Work instruction 1:
In the records below, change "淘宝店主" to "网店店主" and leave everything else the same. Write out only the part that opens with the line containing "我们分析两类人，第一类红人是" and closes with the end of the records.

Excerpted passage:
Mashatile represents the ANC against which Ramphosa and the political ancestral spirits want to warn us. If you want to scrutinise something for his loyalty to the GNU, look no further than the mess he is making of the clearing house meetings for managing policy disputes between the political partners in the GNU. After only a few meetings, it is already clear that he is not going to concede an inch and that there is little prospect of compromises. He is not there to save the GNU, he is there to undermine it. Ramaphosa should not have left this process in the hands of Mashatile.

Mashatile clearly realises that there are other individuals with ambitions for the presidency, especially now that the name of Senzo Mchunu is being whispered more and more prominently in the corridors of regional politics, especially in KwaZulu-Natal. Mchunu was unable to eradicate the disorder and corruption of the department in his three years as minister of water and sanitation, but there is a consensus that he had taken on the cartels and criminals in the supply chains of the country's water logistics in a very bold manner. It is actually very detrimental that he was prematurely transferred to the department of police.

Mchunu and his management team are clearly putting the heat on the robbers and looters, especially in KwaZulu-Natal. The national police commissioner, Fannie Masemola, announced last week that since April 2024, 44,000 illegal weapons had been confiscated and in the last week alone, 132 weapons from criminals had been taken to police warehouses.

Important statistics

These statistics are important because, first, strong voices are coming from KwaZulu-Natal that Mchunu is finally offering South Africa's most militarised province a presidential candidate. One way for the ANC to consolidate political support in this province again is to have it play a more prominent role in national politics.

Second, the police ministry is the very best platform from which to launch a militarised and even authoritarian fight against crime, corruption and South Africans' pain and suffering. In the past year, the South African Police Service (SAPS) has already reported 364 deaths of suspects nationwide. Between July 2023 and July 2024 – specifically in KwaZulu-Natal – at least 107 suspects were shot dead. It appears that there is a particularly high incidence of such occurrences in the province. KwaZulu-Natal may not have the highest crime rate in the country, but it certainly has the most military-type violence.

These statistics naturally cause concern for some South Africans. Several organisations are calling for greater supervision and oversight to ensure that the police's actions remain within legal and ethical boundaries. Some commentators are quite rightly concerned about the militarisation of the SAPS under Mchunu. But some argue that in KwaZulu-Natal's militarised political culture, shooting first sometimes has a greater preventive impact on crime than arrests and court processes.

Perhaps it is important to know that the real discomfort from the seeping leadership narrative within the ANC is not just caused by individual ambition. All political ambition needs a support base to be competitive, and this inevitably leads to increased tension in an already unstable organisation like the ANC. Currently, potential candidates such as Mashatile, Mchunu, Nomvula Mokonyane and even Mmamoloko Kubayi are focusing on the ANC's two most volatile provinces, Gauteng and KwaZulu-Natal. Everyone knows that these two provinces represent the battlegrounds where the battle for the presidency of the party in 2027 will be decided.

Work instruction 2:
From the passage on ANC leadership above, copy the part that opens with the words "Important statistics" and closes with "in national politics.".

Task data:
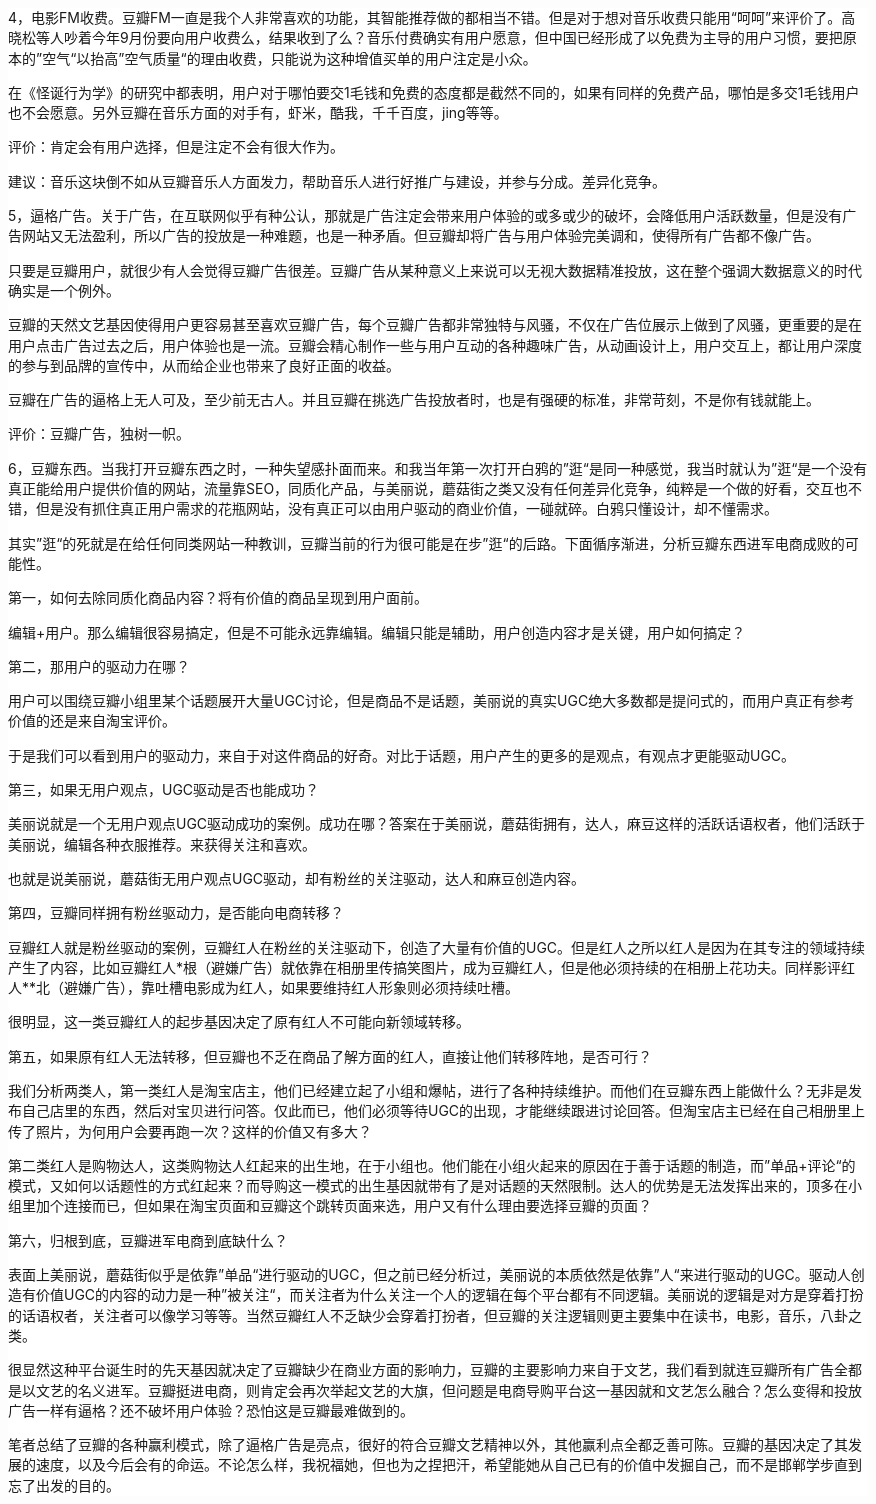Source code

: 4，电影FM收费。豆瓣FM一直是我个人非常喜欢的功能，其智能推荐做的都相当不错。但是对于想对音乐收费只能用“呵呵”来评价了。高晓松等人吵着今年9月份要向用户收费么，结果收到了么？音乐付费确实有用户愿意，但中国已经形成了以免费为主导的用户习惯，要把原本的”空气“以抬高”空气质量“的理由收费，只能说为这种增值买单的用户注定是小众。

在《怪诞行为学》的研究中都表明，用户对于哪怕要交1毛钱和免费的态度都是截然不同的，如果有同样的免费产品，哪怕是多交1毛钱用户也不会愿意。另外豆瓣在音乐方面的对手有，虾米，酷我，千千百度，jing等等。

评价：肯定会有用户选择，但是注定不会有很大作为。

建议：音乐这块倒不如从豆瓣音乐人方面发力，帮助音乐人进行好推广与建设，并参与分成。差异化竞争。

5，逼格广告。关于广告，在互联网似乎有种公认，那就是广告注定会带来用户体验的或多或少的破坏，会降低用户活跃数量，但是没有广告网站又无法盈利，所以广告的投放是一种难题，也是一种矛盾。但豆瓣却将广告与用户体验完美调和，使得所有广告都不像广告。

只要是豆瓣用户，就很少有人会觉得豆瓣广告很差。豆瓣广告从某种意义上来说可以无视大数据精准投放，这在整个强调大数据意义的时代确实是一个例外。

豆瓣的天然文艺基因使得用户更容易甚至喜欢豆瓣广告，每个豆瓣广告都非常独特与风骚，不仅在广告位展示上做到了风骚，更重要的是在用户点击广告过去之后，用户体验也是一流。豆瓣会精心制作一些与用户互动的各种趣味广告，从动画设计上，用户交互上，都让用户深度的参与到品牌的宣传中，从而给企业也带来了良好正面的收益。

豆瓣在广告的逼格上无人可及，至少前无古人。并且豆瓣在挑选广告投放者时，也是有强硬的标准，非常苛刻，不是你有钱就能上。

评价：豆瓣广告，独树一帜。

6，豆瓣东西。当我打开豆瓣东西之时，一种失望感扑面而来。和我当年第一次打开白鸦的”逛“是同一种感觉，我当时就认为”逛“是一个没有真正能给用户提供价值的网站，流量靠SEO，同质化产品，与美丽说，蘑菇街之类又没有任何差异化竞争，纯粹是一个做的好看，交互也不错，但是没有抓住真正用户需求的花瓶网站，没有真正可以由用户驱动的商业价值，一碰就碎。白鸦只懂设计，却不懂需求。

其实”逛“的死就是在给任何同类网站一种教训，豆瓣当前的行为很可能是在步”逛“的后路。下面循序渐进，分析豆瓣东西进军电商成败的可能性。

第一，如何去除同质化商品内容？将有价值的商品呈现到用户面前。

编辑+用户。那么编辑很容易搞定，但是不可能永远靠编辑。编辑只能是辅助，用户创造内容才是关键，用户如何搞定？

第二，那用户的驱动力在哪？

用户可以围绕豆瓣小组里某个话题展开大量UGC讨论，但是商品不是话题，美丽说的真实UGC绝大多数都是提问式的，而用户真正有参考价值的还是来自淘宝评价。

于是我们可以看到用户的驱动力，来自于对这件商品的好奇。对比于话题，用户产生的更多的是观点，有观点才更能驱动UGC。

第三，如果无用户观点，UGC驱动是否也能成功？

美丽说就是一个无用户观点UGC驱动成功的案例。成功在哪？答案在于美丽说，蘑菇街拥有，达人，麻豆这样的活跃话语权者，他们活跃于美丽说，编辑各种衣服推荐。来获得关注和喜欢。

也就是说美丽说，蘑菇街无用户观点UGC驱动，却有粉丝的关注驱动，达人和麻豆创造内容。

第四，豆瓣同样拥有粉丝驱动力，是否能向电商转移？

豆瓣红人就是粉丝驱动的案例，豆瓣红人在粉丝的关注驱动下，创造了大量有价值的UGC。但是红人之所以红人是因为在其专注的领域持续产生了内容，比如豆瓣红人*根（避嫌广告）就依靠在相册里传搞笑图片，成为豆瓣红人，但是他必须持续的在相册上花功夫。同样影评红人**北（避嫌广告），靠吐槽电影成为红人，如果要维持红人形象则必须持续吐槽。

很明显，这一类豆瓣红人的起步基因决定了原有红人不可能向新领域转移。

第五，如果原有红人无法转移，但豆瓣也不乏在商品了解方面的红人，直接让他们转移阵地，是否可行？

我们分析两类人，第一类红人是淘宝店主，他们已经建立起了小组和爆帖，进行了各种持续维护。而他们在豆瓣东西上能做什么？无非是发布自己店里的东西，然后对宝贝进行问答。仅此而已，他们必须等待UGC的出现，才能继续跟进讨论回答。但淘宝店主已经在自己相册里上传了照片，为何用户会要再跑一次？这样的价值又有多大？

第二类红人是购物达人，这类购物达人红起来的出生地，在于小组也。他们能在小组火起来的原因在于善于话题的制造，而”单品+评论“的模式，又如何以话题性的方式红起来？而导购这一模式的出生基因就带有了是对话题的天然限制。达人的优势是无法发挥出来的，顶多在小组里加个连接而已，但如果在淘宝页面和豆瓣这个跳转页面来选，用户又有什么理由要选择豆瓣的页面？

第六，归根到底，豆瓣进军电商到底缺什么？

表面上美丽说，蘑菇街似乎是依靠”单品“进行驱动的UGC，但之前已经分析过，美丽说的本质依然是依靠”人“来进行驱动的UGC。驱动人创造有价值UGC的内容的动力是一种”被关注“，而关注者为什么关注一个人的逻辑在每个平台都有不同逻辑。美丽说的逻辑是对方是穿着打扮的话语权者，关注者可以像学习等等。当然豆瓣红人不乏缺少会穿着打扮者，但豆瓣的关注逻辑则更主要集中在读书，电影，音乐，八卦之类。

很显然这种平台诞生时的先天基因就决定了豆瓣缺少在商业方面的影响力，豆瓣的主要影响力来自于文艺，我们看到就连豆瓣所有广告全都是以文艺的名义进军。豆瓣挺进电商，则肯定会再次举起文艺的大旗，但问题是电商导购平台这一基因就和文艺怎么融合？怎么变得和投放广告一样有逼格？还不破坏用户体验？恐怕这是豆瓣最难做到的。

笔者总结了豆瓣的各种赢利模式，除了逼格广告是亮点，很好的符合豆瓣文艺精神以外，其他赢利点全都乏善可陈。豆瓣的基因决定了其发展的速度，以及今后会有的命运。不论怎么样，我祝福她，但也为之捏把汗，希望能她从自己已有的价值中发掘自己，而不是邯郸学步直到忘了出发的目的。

Final answer 1:
我们分析两类人，第一类红人是网店店主，他们已经建立起了小组和爆帖，进行了各种持续维护。而他们在豆瓣东西上能做什么？无非是发布自己店里的东西，然后对宝贝进行问答。仅此而已，他们必须等待UGC的出现，才能继续跟进讨论回答。但网店店主已经在自己相册里上传了照片，为何用户会要再跑一次？这样的价值又有多大？

第二类红人是购物达人，这类购物达人红起来的出生地，在于小组也。他们能在小组火起来的原因在于善于话题的制造，而”单品+评论“的模式，又如何以话题性的方式红起来？而导购这一模式的出生基因就带有了是对话题的天然限制。达人的优势是无法发挥出来的，顶多在小组里加个连接而已，但如果在淘宝页面和豆瓣这个跳转页面来选，用户又有什么理由要选择豆瓣的页面？

第六，归根到底，豆瓣进军电商到底缺什么？

表面上美丽说，蘑菇街似乎是依靠”单品“进行驱动的UGC，但之前已经分析过，美丽说的本质依然是依靠”人“来进行驱动的UGC。驱动人创造有价值UGC的内容的动力是一种”被关注“，而关注者为什么关注一个人的逻辑在每个平台都有不同逻辑。美丽说的逻辑是对方是穿着打扮的话语权者，关注者可以像学习等等。当然豆瓣红人不乏缺少会穿着打扮者，但豆瓣的关注逻辑则更主要集中在读书，电影，音乐，八卦之类。

很显然这种平台诞生时的先天基因就决定了豆瓣缺少在商业方面的影响力，豆瓣的主要影响力来自于文艺，我们看到就连豆瓣所有广告全都是以文艺的名义进军。豆瓣挺进电商，则肯定会再次举起文艺的大旗，但问题是电商导购平台这一基因就和文艺怎么融合？怎么变得和投放广告一样有逼格？还不破坏用户体验？恐怕这是豆瓣最难做到的。

笔者总结了豆瓣的各种赢利模式，除了逼格广告是亮点，很好的符合豆瓣文艺精神以外，其他赢利点全都乏善可陈。豆瓣的基因决定了其发展的速度，以及今后会有的命运。不论怎么样，我祝福她，但也为之捏把汗，希望能她从自己已有的价值中发掘自己，而不是邯郸学步直到忘了出发的目的。

Final answer 2:
Important statistics

These statistics are important because, first, strong voices are coming from KwaZulu-Natal that Mchunu is finally offering South Africa's most militarised province a presidential candidate. One way for the ANC to consolidate political support in this province again is to have it play a more prominent role in national politics.